Treatment Center CEO talks about the difference in patient vs. client
Treatment centers across the United States are searching for solutions to synthetic drug abuse. These new drugs are creating huge problems for the people who use the drugs. Calls to poison control centers across the country have increased in recent months, and emergency room physicians are reporting an increase in patients treated for the negative effects of synthetic marijuana and bath salts.
The unfortunate increase in popularity of these synthetic drugs has created a challenge for law enforcement and the medical community. These synthetic drugs are easily accessible, especially by teenagers, because they are sold in convenience stores and at gas stations. Lawmakers are trying to crack down on the distribution of synthetic drugs and banning the chemical ingredients, but the manufacturers are smart and find other ways to skirt the ban, making it difficult to stop the products from getting into the wrong hands.
Synthetic drugs have become big business, and when companies are marketing the products with bright packaging and seemingly innocent names, the problem continues to escalate. More and more people are turning to synthetic drugs because they are cheap, and many have discovered these products because pain clinics are closing in response to the prescription drug abuse epidemic. Many addicts are just exchanging one high for another. These drugs are just as addictive as prescription drugs or illegal drugs.

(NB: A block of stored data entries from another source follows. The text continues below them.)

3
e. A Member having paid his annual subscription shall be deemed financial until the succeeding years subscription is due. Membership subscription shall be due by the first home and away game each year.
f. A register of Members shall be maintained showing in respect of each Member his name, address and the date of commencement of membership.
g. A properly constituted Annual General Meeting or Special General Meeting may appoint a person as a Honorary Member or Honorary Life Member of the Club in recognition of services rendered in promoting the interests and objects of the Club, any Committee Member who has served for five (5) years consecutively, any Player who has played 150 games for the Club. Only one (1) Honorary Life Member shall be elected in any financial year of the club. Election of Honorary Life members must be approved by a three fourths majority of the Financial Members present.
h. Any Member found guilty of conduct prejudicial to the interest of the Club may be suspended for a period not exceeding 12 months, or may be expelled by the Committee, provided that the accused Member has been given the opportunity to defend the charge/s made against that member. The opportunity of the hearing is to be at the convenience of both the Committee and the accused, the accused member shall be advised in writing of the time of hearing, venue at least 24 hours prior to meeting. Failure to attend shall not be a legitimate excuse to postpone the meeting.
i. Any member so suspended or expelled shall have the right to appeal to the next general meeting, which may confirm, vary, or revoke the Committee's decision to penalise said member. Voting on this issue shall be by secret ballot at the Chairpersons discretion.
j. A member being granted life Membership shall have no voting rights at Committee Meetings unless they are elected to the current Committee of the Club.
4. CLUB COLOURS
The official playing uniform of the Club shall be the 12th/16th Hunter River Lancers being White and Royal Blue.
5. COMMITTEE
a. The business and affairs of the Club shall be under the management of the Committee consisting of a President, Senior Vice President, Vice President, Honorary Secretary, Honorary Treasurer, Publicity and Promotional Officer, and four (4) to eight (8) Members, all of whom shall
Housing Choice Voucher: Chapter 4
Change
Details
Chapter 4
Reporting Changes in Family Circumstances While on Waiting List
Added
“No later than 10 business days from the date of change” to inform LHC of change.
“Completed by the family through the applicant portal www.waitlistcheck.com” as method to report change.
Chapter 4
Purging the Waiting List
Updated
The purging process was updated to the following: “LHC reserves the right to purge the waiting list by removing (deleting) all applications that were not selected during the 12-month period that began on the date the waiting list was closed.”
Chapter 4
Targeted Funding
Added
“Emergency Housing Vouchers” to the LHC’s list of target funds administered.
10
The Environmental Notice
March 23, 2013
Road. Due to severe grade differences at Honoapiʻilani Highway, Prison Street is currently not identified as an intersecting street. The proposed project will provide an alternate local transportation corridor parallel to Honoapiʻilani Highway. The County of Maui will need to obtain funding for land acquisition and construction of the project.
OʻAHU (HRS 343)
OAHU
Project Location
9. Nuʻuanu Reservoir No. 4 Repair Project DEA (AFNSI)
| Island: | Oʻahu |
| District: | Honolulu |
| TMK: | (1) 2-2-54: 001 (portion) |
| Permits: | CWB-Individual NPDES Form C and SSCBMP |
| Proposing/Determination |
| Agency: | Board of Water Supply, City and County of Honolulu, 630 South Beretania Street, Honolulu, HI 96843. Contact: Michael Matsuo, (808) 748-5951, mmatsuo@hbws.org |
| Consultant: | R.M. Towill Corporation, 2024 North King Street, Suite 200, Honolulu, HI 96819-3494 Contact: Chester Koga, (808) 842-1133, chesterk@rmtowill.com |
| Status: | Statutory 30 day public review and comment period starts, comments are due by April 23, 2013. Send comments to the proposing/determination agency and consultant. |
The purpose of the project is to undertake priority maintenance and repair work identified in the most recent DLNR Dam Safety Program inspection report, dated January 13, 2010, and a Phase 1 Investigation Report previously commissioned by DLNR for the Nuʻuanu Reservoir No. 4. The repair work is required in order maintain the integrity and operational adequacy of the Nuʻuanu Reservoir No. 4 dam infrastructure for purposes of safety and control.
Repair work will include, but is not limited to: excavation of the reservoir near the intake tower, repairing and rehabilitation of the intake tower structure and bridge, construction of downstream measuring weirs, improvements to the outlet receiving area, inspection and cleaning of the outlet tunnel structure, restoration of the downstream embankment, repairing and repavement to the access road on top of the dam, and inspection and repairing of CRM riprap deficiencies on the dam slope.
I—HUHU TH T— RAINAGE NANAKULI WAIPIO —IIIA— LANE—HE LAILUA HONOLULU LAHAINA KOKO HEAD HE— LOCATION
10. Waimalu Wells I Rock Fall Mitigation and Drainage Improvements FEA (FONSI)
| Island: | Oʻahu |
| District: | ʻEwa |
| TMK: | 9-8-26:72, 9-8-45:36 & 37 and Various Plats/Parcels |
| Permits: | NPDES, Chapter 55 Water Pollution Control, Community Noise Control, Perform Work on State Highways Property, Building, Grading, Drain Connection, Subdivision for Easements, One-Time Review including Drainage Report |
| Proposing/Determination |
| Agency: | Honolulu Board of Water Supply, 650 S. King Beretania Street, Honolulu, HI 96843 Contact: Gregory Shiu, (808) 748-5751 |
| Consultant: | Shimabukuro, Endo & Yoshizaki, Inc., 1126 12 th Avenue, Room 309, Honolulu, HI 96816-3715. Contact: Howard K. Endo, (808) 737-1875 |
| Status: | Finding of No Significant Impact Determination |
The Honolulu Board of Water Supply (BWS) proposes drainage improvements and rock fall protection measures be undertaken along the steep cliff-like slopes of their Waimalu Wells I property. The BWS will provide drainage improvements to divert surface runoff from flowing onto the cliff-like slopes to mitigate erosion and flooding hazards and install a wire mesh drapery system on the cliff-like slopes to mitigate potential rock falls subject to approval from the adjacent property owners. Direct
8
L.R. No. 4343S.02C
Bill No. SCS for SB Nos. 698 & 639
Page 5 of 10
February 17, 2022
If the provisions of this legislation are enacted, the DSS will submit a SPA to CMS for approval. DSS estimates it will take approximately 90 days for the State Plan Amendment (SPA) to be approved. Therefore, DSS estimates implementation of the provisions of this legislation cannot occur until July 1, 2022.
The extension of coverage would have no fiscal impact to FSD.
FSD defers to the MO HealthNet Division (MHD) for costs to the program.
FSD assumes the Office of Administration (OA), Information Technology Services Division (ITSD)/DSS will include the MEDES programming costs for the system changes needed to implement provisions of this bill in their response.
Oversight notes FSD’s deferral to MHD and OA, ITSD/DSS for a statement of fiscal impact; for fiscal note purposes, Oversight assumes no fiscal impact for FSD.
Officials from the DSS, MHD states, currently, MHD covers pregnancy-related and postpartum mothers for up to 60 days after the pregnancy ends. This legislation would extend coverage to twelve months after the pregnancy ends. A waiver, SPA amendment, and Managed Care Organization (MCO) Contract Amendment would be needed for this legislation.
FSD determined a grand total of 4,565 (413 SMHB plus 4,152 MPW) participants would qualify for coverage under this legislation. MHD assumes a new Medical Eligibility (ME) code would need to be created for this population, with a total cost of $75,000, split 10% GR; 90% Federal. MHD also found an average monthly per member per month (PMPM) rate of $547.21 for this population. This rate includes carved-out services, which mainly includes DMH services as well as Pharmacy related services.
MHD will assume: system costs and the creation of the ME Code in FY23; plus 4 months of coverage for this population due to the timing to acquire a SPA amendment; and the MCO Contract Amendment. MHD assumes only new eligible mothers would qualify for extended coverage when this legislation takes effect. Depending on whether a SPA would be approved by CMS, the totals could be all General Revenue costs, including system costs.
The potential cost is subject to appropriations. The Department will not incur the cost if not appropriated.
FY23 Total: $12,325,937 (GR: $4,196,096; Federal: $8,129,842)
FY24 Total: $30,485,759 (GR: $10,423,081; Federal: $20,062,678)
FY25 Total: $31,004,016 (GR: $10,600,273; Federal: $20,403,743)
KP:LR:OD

There are significant health problems associated with synthetic drug use. Emergency room physicians are seeing hallucinations, seizures, irregular heart rhythms, drug-induced rage, kidney failure, and in extreme cases, death from the use of these drugs. Treatment centers are trying to wrap their head around this new problem, and many drug rehabs are finding their resources taxed beyond anyone's imagination. Although insurance companies often do not cover detox from these substances treatment centers need to rise to the occasion, and find new and innovative ways to help people who have become addicted to these synthetic drugs.